I politely disagreed with my friend and reminded him of the similarities between the African America Civil Rights' movement and the GLBT struggle for Equality.
Until June 12, 1967, in some American states it was illegal for African-American adults to marry white ones. In, Loving v. Virginia. U.S. Supreme Court ruled (9 to 0) that anti-miscegenation laws are unconstitutional within the equal protection clause of the Fourteenth Amendment. Chief Justice Warren said: "There can be no question that Virginia's miscegenation statutes rest solely upon distinctions drawn according to race. . . .Marriage is one of 'the basic civil rights of man,' fundamental to our very existence and survival. . . . To deny this fundamental freedom on so unsupportable a basis as the racial classifications embodied in these statutes, classifications so directly subversive of the principle of equality at the heart of the Fourteenth Amendment, is surely to deprive all the State's citizens of liberty without due process of law. The Fourteenth Amendment requires that freedom of choice to marry not be restricted by invidious racial discriminations. Under our Constitution, the freedom to marry or not marry, a person of another race resides with the individual and cannot be infringed by the State." Civil unions for interracial marriages were never part of the equation.
I raise the query because there's a lot of conversation in the aftermath of the New Jersey decision that legalized civil unions instead of marriage in the Garden State.
The story line has not just caused a much-needed debate about how Democrats must frame their values. It's also caused a queasy argument about whether the gay rights marriage movement was too much, too fast. The conversation is even going on in the gay community where every small dissenting voice is amplified like a family fight.
At heart are the old questions: Do you wait for people to be more comfortable to make change? Or do people only become more comfortable in the wake of change? Do you sacrifice incremental benefits by going for the whole enchilada? Or do small changes merely sustain the status quo?
Evan Wolfson, the author of "Why Marriage Matters," says that "the classic American pattern of civil rights advances is a patchwork of advances, resistance, regression, all at the same time." Today the map of America looks decidedly like a patchwork quilt.
The gay rights movement is not solely about marriage, and there are real gains in pursuing health benefits and Social Security. Activists, such as Rick Garcia of Equality Illinois, say gays need to tell the everyday stories of couples barred from hospital rooms and from health coverage.
But if we waited for comfort levels to rise, would we still have laws against interracial marriage? Would we be issuing civil unions for segregated marriages?
Six years ago, Vermont took the radical step of legalizing civil unions. Now civil unions are the moderate position. Does anyone think this shift in thinking would have happened without marriage on the agenda?
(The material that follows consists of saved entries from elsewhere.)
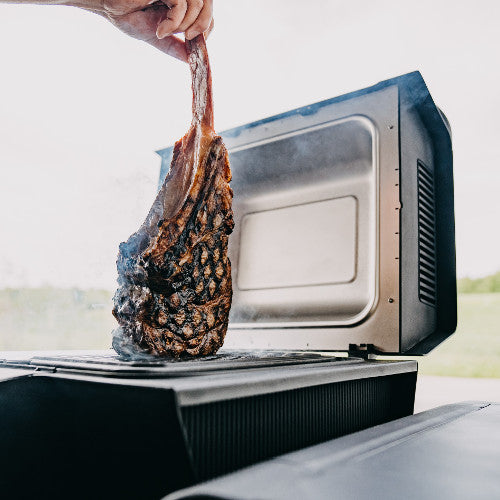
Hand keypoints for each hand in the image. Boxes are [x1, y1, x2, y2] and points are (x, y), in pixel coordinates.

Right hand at [85, 0, 213, 61]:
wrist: (104, 3)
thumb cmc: (125, 13)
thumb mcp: (156, 35)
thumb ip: (174, 46)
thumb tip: (190, 60)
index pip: (206, 9)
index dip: (207, 26)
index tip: (192, 42)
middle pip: (207, 3)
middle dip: (202, 25)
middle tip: (188, 39)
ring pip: (197, 4)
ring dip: (184, 26)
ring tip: (165, 33)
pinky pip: (181, 3)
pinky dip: (173, 23)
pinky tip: (160, 31)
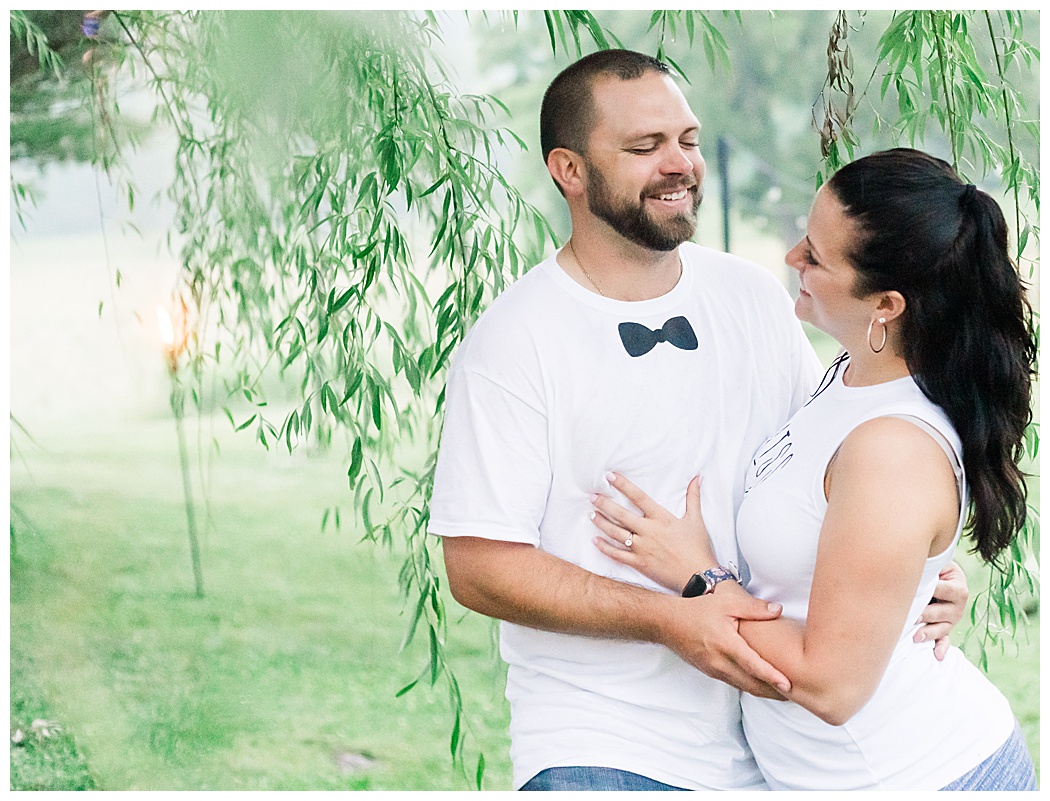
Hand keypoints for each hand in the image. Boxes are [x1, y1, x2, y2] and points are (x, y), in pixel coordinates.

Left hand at [590, 473, 716, 592]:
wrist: (699, 576)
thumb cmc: (698, 548)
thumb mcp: (696, 520)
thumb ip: (693, 497)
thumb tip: (697, 477)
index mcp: (661, 518)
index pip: (639, 497)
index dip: (623, 485)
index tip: (610, 476)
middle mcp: (649, 531)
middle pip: (621, 514)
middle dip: (605, 504)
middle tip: (592, 496)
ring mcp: (642, 548)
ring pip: (616, 533)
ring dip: (602, 523)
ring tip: (591, 514)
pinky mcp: (640, 563)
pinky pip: (618, 555)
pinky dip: (605, 548)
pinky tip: (595, 541)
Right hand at [662, 582, 789, 697]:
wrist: (666, 622)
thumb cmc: (695, 610)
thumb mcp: (725, 603)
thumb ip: (753, 608)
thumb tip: (778, 610)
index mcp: (725, 644)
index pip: (753, 665)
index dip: (772, 676)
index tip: (788, 686)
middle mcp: (719, 662)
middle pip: (751, 683)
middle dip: (774, 692)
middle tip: (797, 696)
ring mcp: (713, 670)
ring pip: (743, 686)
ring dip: (763, 692)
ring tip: (783, 695)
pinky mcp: (710, 672)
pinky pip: (734, 682)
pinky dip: (749, 686)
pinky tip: (760, 685)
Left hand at [913, 560, 968, 659]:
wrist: (943, 578)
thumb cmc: (936, 569)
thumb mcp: (939, 564)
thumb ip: (931, 566)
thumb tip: (916, 563)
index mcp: (958, 588)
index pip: (943, 590)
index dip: (931, 589)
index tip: (916, 588)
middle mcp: (957, 607)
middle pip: (942, 612)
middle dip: (926, 614)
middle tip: (914, 616)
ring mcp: (952, 620)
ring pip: (941, 629)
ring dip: (929, 633)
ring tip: (916, 637)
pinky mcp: (946, 629)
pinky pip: (945, 640)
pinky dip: (941, 648)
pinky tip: (937, 656)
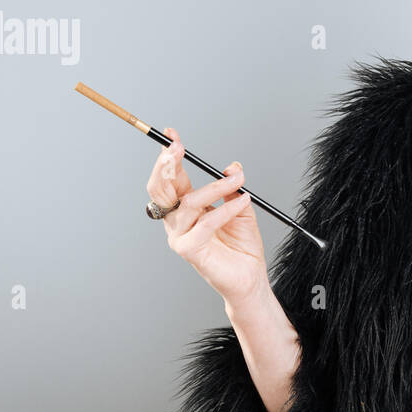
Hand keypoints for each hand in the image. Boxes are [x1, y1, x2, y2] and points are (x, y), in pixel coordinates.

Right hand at [146, 127, 268, 304]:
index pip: (171, 176)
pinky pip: (205, 223)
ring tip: (237, 181)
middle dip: (167, 165)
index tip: (172, 134)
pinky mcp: (188, 250)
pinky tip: (241, 203)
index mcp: (186, 206)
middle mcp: (177, 220)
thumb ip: (234, 186)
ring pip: (189, 203)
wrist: (250, 277)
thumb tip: (232, 166)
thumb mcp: (242, 206)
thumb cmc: (242, 245)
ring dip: (215, 187)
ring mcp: (179, 235)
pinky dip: (225, 210)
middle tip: (177, 148)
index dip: (169, 155)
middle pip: (161, 188)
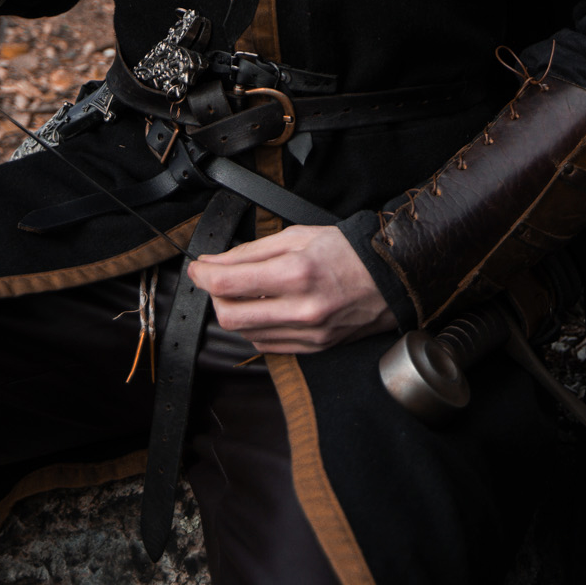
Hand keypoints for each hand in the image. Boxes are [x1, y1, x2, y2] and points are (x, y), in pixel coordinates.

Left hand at [188, 224, 395, 353]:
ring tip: (243, 292)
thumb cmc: (344, 251)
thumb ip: (252, 251)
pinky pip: (266, 345)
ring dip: (233, 312)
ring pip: (245, 334)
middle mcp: (300, 309)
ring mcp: (307, 334)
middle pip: (230, 315)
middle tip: (217, 279)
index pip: (229, 282)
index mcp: (295, 273)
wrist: (387, 278)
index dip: (203, 274)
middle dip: (214, 296)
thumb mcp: (297, 235)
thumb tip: (216, 262)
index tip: (198, 267)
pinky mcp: (312, 349)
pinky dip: (254, 328)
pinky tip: (263, 309)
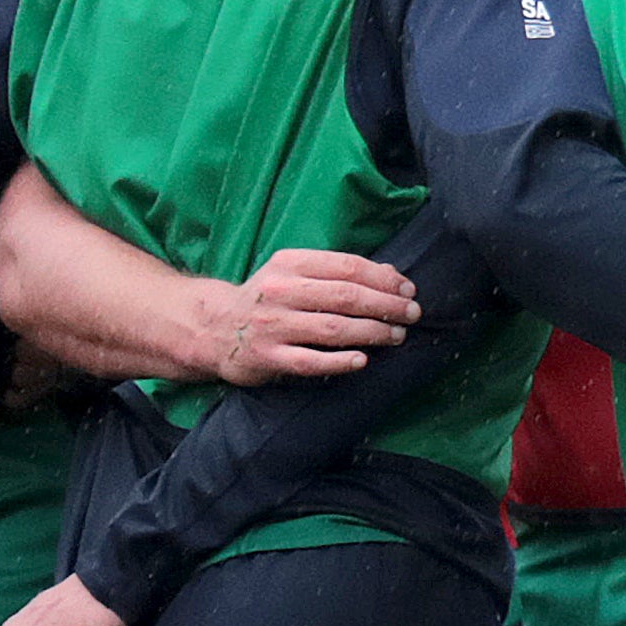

When same-sex marriage was legalized in Massachusetts, a huge uproar was predicted. But the sky never fell, and the uproar became a low hum. In Massachusetts, same sex couples now look like any other SUV couple with two parents, a kid, and a golden retriever on a quiet suburban street. We've even begun the next, less cheerful, chapter in equality: same-sex divorce.
There is nothing that the GLBT community can do to appease its opponents except, perhaps, disappear. But in one of the exit polls in the 2004 presidential election that got the least attention, 60 percent of voters favor either gay marriage or civil unions. The younger the voters, the more likely they are to favor marriage. To me, that is reason enough to fight for same sex marriages instead of civil unions.